§ **Required work**:
Report every line in the rows below that contains the string "ISPs".

§ **Records for the exercise**:
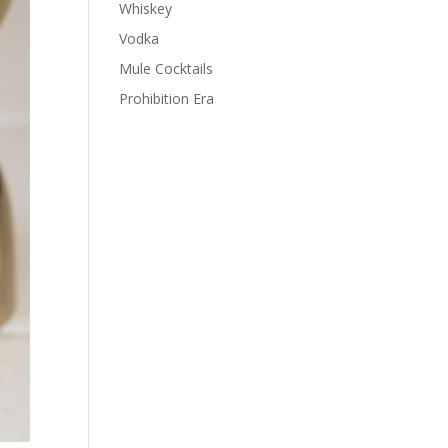
Whiskey
Vodka
Mule Cocktails
Prohibition Era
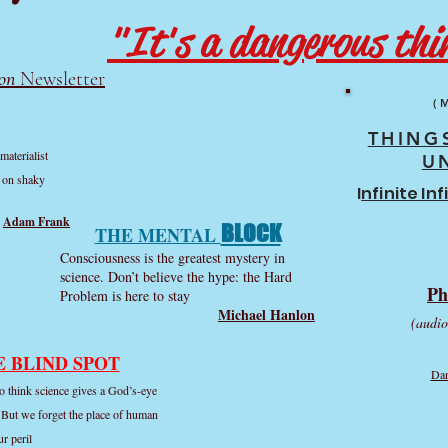
"It's a dangerous thin
on
Newsletter
(
THING
materialist
U
t on shaky
I
nfinite In
Adam Frank
BLOCK
THE MENTAL
Consciousness is the greatest mystery in
science. Don’t believe the hype: the Hard
Ph
Problem is here to stay
Michael Hanlon
(audio
E BLIND SPOT
Dan
to think science gives a God’s-eye
. But we forget the place of human
ur peril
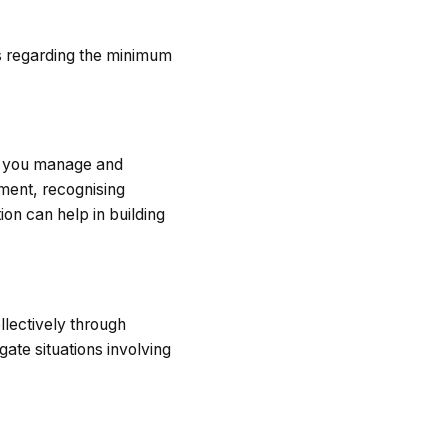
s regarding the minimum
ow you manage and
ment, recognising
on can help in building
llectively through
ate situations involving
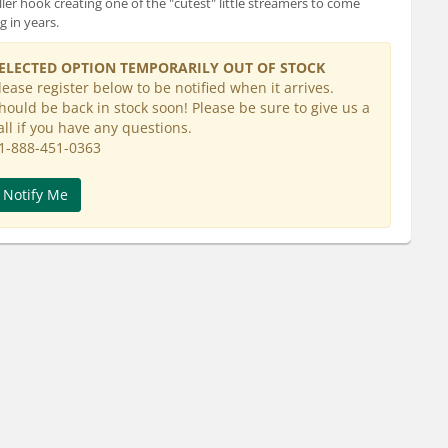
ler hook creating one of the "cutest" little streamers to come
g in years.
ELECTED OPTION TEMPORARILY OUT OF STOCK
lease register below to be notified when it arrives.
hould be back in stock soon! Please be sure to give us a
all if you have any questions.
1-888-451-0363
Notify Me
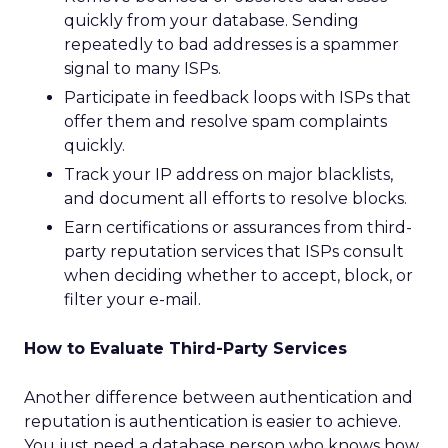
quickly from your database. Sending
repeatedly to bad addresses is a spammer
signal to many ISPs.
Participate in feedback loops with ISPs that
offer them and resolve spam complaints
quickly.
Track your IP address on major blacklists,
and document all efforts to resolve blocks.
Earn certifications or assurances from third-
party reputation services that ISPs consult
when deciding whether to accept, block, or
filter your e-mail.
How to Evaluate Third-Party Services
Another difference between authentication and
reputation is authentication is easier to achieve.
You just need a database person who knows how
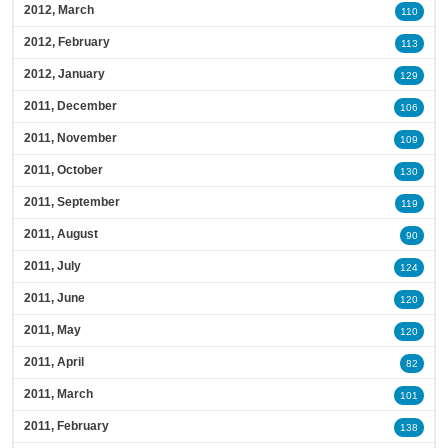
2012, March
110
2012, February
113
2012, January
129
2011, December
106
2011, November
109
2011, October
130
2011, September
119
2011, August
90
2011, July
124
2011, June
120
2011, May
120
2011, April
82
2011, March
101
2011, February
138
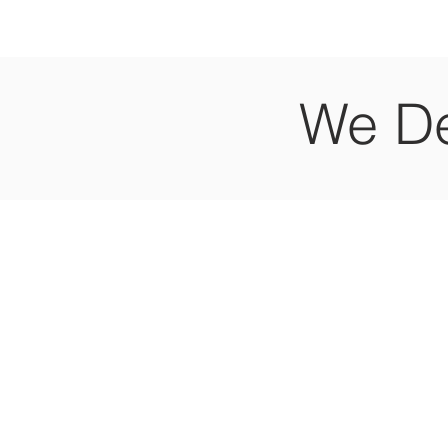
We De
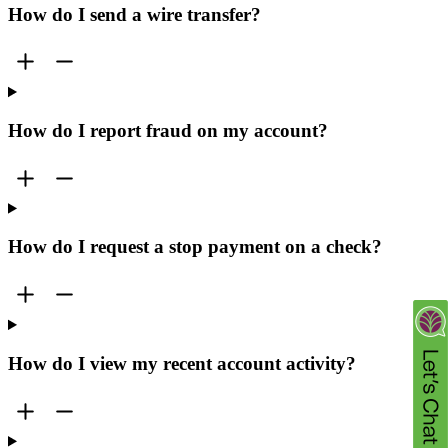
How do I send a wire transfer?
How do I report fraud on my account?
How do I request a stop payment on a check?
How do I view my recent account activity?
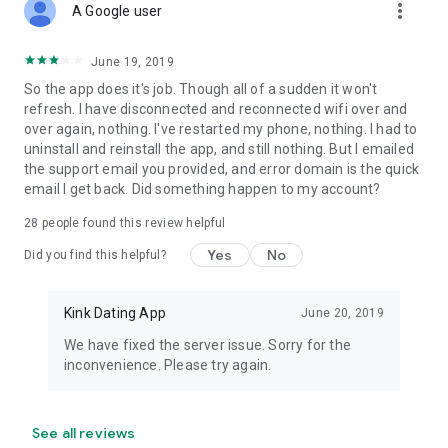
more_vert
A Google user
June 19, 2019
So the app does it's job. Though all of a sudden it won't
refresh. I have disconnected and reconnected wifi over and
over again, nothing. I've restarted my phone, nothing. I had to
uninstall and reinstall the app, and still nothing. But I emailed
the support email you provided, and error domain is the quick
email I get back. Did something happen to my account?
28
people found this review helpful
Yes
No
Did you find this helpful?
Kink Dating App
June 20, 2019
We have fixed the server issue. Sorry for the
inconvenience. Please try again.
See all reviews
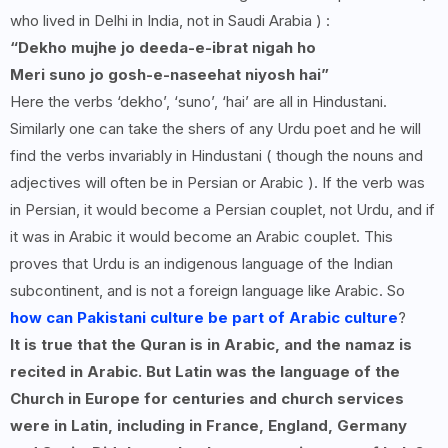
who lived in Delhi in India, not in Saudi Arabia ) :
“
Dekho mujhe jo deeda-e-ibrat nigah ho
Meri suno jo gosh-e-naseehat niyosh hai”
Here the verbs ‘dekho’, ‘suno’, ‘hai’ are all in Hindustani.
Similarly one can take the shers of any Urdu poet and he will
find the verbs invariably in Hindustani ( though the nouns and
adjectives will often be in Persian or Arabic ). If the verb was
in Persian, it would become a Persian couplet, not Urdu, and if
it was in Arabic it would become an Arabic couplet. This
proves that Urdu is an indigenous language of the Indian
subcontinent, and is not a foreign language like Arabic. So
how can Pakistani culture be part of Arabic culture
?
It is true that the Quran is in Arabic, and the namaz is
recited in Arabic. But Latin was the language of the
Church in Europe for centuries and church services
were in Latin, including in France, England, Germany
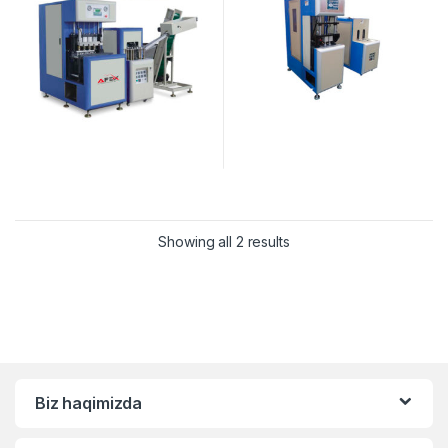
Showing all 2 results
Biz haqimizda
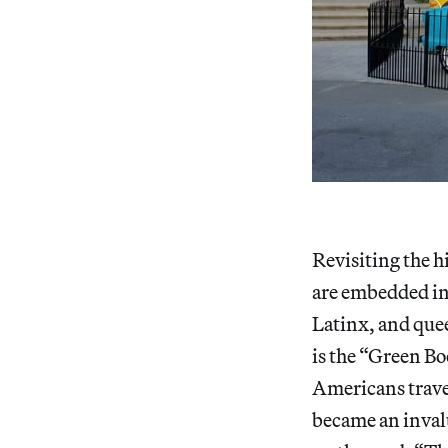
Revisiting the h
are embedded int
Latinx, and quee
is the “Green B
Americans trave
became an invalu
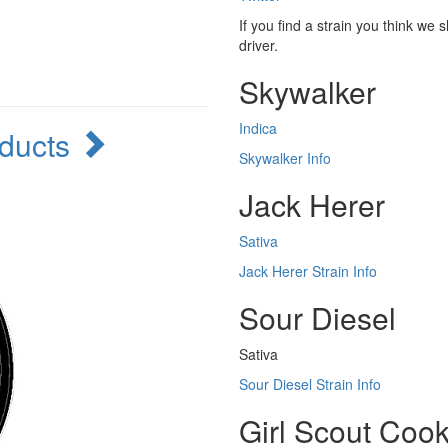
If you find a strain you think we 
driver.
Skywalker
Indica
oducts
Skywalker Info
Jack Herer
Sativa
Jack Herer Strain Info
Sour Diesel
Sativa
Sour Diesel Strain Info
Girl Scout Cook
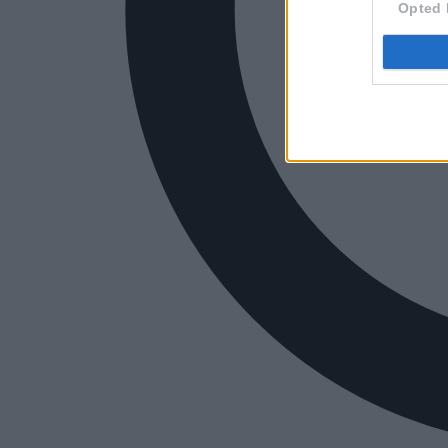
Opted 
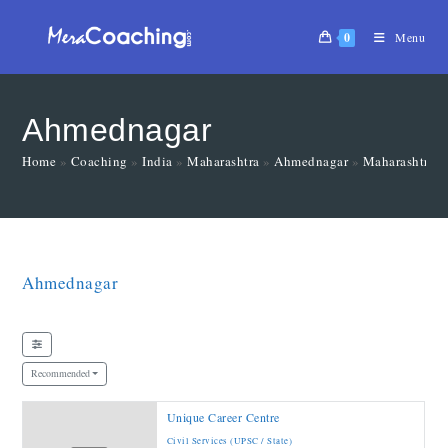
0
Menu
Ahmednagar
Home
»
Coaching
»
India
»
Maharashtra
»
Ahmednagar
»
Maharashtra
Ahmednagar
Recommended
Unique Career Centre
Civil Services (UPSC / State)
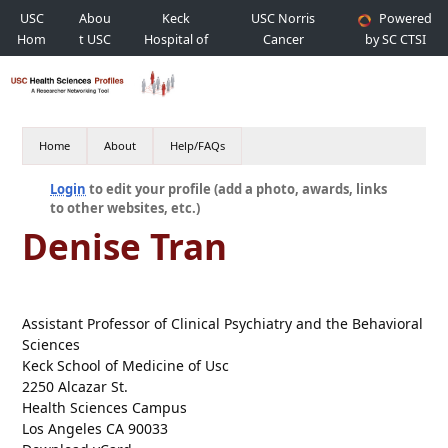
USC
Abou
Keck
USC Norris
Powered
Hom
t USC
Hospital of
Cancer
by SC CTSI
e
USC
Hospital
Home
About
Help/FAQs
Login
to edit your profile (add a photo, awards, links
to other websites, etc.)
Denise Tran
Assistant Professor of Clinical Psychiatry and the Behavioral
Sciences
Keck School of Medicine of Usc
2250 Alcazar St.
Health Sciences Campus
Los Angeles CA 90033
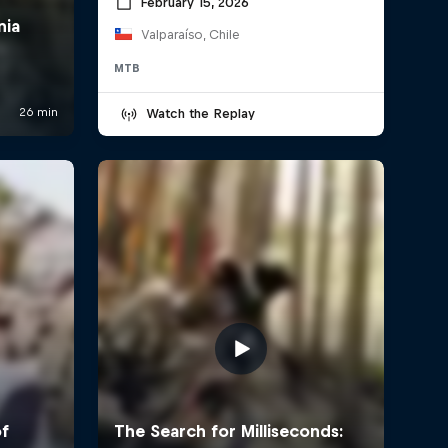
February 15, 2026
Valparaíso, Chile
MTB
Watch the Replay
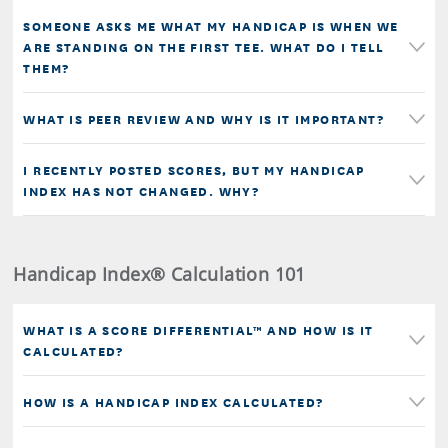
SOMEONE ASKS ME WHAT MY HANDICAP IS WHEN WE
ARE STANDING ON THE FIRST TEE. WHAT DO I TELL
THEM?
WHAT IS PEER REVIEW AND WHY IS IT IMPORTANT?
I RECENTLY POSTED SCORES, BUT MY HANDICAP
INDEX HAS NOT CHANGED. WHY?
Handicap Index® Calculation 101
WHAT IS A SCORE DIFFERENTIAL™ AND HOW IS IT
CALCULATED?
HOW IS A HANDICAP INDEX CALCULATED?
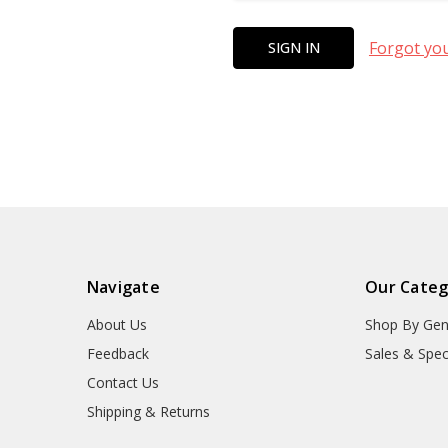
Forgot yo
Navigate
Our Categ
About Us
Shop By Gen
Feedback
Sales & Spec
Contact Us
Shipping & Returns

§ **Your response**:
signal to many ISPs.
Participate in feedback loops with ISPs that
party reputation services that ISPs consult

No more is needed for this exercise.